Gaige Clidinst a junior at Columbus East, will be handing out brochures he created, shown Thursday, May 15, 2014, to residents in the Candlelight Village neighborhood that aim to educate them on safety during severe weather.

Gaige Clidinst, pictured Thursday, May 15, 2014, a junior at Columbus East, will be handing out brochures he created to residents in the Candlelight Village neighborhood that aim to educate them on safety during severe weather.
Gaige Clidinst, pictured Thursday, May 15, 2014, a junior at Columbus East, will be handing out brochures he created to residents in the Candlelight Village neighborhood that aim to educate them on safety during severe weather.


A Columbus East High School student who knows what it feels like to weather a storm in a mobile home is trying to save lives during tornado season.

Junior Gaige Clidinst, 17, has created informational pamphlets with severe weather safety tips that he will distribute starting today at mobile home parks throughout Bartholomew County.

Clidinst is working on the project with help from the Columbus Police Department cadet program.

He said he wanted to do his senior project during his junior year to free up time and focus on other schoolwork during his final year of high school.

He came up with the idea for the senior project after experiencing severe weather in a mobile home he and his family lived in while they were building a house.

“We had it tied down, but it was still rocking and it was kind of nerve-wracking,” he said of that storm. “It’s a very scary, a very dangerous situation.”

According to Clidinst’s brochure, mobile homes can flip in winds of 60 mph or more. In the event of a tornado, there is no safe place in a mobile home.

He decided people who live in mobile homes should have more notification and a plan in place when severe weather is predicted.

The brochure he put together encourages residents to have an action plan before severe weather strikes, to buy a National Oceanic Atmospheric Association weather radio with a battery back-up and to sign up for the Everbridge alert system.

Everbridge is a mass notification system that notifies users of severe weather or other emergency situations in their area. Users can be notified of conditions in multiple areas including their neighborhoods, work places and schools.

----------------------------------------

• [To be done]
**a.** Turn the paragraph from the article about the student's severe weather brochures that starts "The brochure he put together encourages" into a short list that keeps its main points.
**b.** Continue the article about the student's severe weather brochures from its last sentence.

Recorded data
----------------------------------------

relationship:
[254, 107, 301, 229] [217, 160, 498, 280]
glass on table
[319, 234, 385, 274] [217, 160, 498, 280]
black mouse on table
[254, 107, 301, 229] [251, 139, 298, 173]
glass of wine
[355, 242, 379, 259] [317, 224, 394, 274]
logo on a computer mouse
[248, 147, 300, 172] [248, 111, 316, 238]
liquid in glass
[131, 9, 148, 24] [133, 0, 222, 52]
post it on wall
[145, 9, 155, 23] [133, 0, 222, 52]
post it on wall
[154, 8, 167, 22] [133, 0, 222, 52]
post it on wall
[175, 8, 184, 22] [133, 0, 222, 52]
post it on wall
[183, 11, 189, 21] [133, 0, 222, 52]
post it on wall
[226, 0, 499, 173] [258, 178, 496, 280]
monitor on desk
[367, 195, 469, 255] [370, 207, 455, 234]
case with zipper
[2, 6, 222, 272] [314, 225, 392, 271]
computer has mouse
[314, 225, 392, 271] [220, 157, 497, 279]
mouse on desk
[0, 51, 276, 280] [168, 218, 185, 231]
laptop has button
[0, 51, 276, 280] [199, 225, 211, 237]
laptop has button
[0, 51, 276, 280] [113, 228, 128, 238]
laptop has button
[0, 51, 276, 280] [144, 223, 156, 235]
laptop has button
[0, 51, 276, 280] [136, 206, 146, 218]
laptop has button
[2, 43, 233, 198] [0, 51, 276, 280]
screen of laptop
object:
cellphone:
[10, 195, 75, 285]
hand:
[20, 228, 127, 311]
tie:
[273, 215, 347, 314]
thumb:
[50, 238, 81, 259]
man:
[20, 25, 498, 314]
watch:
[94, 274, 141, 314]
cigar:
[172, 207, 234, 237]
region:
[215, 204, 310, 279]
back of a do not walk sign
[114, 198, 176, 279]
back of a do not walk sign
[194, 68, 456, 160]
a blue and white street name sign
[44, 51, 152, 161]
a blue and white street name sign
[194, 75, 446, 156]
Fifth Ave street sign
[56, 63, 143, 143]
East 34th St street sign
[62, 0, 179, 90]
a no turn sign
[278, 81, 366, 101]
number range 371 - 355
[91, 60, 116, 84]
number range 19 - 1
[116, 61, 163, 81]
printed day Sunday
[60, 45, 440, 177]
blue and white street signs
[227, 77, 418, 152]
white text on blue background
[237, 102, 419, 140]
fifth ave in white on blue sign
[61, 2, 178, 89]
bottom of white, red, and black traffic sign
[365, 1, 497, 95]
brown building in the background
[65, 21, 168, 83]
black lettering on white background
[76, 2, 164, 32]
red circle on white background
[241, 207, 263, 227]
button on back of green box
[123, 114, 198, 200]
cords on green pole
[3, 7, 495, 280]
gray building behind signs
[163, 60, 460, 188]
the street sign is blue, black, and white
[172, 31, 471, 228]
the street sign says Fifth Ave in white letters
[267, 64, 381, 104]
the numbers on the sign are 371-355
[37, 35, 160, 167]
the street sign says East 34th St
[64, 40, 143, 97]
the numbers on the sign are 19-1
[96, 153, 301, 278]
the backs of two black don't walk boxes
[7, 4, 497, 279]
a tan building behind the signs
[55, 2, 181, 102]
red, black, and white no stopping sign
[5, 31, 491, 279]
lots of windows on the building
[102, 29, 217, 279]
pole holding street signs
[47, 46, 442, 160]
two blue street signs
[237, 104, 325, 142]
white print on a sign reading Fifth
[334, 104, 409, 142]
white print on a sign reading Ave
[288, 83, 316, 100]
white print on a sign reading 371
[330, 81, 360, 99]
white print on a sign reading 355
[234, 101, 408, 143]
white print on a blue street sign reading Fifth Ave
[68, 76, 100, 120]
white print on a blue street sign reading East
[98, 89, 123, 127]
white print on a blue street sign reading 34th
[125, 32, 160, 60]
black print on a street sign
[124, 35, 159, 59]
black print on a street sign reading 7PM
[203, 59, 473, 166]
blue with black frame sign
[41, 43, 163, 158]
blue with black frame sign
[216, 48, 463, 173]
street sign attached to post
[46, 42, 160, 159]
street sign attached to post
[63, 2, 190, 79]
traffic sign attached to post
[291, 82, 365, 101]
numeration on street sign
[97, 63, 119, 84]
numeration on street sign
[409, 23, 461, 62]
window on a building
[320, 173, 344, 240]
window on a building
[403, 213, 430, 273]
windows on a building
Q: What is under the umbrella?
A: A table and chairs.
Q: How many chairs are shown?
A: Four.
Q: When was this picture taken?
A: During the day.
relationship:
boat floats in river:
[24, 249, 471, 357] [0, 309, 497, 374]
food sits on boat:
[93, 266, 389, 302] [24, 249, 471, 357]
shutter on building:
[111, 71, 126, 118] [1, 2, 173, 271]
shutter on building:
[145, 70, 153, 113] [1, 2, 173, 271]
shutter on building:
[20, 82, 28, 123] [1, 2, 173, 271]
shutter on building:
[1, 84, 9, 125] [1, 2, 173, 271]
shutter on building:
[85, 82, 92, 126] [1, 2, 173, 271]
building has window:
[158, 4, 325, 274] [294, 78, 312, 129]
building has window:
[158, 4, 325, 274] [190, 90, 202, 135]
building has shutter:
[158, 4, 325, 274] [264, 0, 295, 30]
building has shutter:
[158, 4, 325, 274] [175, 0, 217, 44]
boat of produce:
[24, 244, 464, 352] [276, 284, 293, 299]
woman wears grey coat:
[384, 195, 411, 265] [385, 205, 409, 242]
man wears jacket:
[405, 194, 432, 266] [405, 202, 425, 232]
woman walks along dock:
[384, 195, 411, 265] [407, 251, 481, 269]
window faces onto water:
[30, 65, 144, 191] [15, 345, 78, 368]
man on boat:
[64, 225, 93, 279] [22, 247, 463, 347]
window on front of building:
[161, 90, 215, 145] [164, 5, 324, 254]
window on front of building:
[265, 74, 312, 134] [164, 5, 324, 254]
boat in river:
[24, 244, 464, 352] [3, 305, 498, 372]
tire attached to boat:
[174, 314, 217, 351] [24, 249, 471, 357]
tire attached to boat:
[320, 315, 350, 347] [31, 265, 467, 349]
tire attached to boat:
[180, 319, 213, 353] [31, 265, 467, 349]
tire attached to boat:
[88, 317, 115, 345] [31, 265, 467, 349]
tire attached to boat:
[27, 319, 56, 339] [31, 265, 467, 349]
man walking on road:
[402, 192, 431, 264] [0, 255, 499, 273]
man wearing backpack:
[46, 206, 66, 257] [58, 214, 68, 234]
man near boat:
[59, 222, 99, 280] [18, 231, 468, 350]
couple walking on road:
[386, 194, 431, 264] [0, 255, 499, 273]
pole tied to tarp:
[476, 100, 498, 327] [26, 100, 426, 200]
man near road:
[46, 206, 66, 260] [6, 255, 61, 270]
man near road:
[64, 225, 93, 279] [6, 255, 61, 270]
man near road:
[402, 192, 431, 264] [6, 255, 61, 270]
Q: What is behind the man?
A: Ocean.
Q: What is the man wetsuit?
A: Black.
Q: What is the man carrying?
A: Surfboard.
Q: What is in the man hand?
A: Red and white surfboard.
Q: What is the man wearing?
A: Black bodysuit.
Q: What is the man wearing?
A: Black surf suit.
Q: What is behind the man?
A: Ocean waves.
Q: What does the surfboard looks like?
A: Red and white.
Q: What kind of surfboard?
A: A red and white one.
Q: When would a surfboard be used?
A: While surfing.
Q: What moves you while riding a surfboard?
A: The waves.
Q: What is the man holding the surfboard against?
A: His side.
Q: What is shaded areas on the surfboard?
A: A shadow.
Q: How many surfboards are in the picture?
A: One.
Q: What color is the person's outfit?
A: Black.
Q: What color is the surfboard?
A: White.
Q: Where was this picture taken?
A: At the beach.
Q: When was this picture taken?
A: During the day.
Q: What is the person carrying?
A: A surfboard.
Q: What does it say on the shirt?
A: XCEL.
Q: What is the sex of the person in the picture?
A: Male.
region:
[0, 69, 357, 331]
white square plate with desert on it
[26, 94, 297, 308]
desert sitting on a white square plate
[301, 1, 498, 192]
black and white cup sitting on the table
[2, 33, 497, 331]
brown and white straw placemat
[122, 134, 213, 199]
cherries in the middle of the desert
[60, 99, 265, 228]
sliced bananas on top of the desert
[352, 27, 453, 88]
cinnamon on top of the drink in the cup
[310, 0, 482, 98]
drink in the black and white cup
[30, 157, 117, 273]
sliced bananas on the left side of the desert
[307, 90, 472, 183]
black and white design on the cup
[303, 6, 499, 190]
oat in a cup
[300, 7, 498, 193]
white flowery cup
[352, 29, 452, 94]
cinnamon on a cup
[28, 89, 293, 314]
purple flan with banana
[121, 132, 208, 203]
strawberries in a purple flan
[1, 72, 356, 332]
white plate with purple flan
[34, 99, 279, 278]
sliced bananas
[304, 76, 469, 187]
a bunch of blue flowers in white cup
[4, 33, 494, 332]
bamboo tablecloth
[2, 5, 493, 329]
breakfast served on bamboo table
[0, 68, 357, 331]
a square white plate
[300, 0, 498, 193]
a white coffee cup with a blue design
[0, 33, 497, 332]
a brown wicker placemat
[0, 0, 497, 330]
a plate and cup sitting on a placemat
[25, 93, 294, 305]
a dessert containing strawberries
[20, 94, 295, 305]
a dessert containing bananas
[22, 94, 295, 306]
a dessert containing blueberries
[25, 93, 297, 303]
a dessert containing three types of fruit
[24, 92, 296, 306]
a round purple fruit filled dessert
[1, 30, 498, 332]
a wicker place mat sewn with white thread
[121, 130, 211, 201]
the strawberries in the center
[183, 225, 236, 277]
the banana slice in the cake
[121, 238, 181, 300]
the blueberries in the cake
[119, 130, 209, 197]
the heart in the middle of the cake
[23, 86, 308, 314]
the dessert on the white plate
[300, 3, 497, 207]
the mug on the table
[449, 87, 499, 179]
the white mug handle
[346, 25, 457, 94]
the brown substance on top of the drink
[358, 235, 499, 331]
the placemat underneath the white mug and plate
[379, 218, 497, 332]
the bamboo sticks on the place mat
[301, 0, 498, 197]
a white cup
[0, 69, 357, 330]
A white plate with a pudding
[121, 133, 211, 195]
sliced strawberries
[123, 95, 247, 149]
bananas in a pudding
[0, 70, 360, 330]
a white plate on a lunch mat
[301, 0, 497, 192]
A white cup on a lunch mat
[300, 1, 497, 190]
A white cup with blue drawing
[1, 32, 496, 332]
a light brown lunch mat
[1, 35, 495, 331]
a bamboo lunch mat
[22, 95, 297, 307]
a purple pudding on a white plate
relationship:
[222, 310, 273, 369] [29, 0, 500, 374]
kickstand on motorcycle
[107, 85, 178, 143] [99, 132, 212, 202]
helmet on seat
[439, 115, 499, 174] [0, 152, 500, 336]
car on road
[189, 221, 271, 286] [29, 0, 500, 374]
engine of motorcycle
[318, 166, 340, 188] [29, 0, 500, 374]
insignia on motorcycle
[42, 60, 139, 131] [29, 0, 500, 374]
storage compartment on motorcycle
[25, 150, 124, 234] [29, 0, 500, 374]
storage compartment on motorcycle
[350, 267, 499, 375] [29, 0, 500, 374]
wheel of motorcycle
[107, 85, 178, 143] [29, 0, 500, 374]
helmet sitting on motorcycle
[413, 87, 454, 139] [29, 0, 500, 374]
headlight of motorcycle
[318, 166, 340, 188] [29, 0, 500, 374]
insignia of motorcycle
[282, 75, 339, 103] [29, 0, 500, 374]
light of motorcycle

----------------------------------------

• [Answers to the problems]
**a.**
The brochure encourages residents to:
- Make an action plan before severe weather strikes.
- Buy a National Oceanic Atmospheric Association weather radio with a battery back-up.
- Sign up for the Everbridge alert system.

**b.**
The notifications can be sent by text message, email and phone call.

Police Chief Jason Maddix said there are 24 mobile home parks in Bartholomew County consisting of 2,170 homes.

Public safety representatives here will help Clidinst canvass different mobile home parks and distribute the brochures.

“All of public safety is engaged in this,” Maddix said. “We’ve got all of Bartholomew County emergency management folks involved, the Red Cross has been involved, the Columbus Police Department and the sheriff’s department have been involved.”

Maddix said county township emergency departments would be involved in the effort as well.

The Bartholomew County Emergency Operations Center manages the Everbridge alert system, which was put into effect in September 2012, director Ed Reuter said.

The alert system currently sends messages to about 25,000 residents in the county. There’s still about 50,000 residents who don’t use the system, but Reuter is hopeful Clidinst’s plan will reduce that number.

Among the residents who don’t typically subscribe to the notification program are people who live in mobile home parks and apartment complexes, Reuter said.

“This young man has taken on this project and he’s going to help us promote this,” Reuter said.

Clidinst said he plans to keep promoting the alert system and the importance of planning during severe weather situations at different events throughout the summer and into his senior year.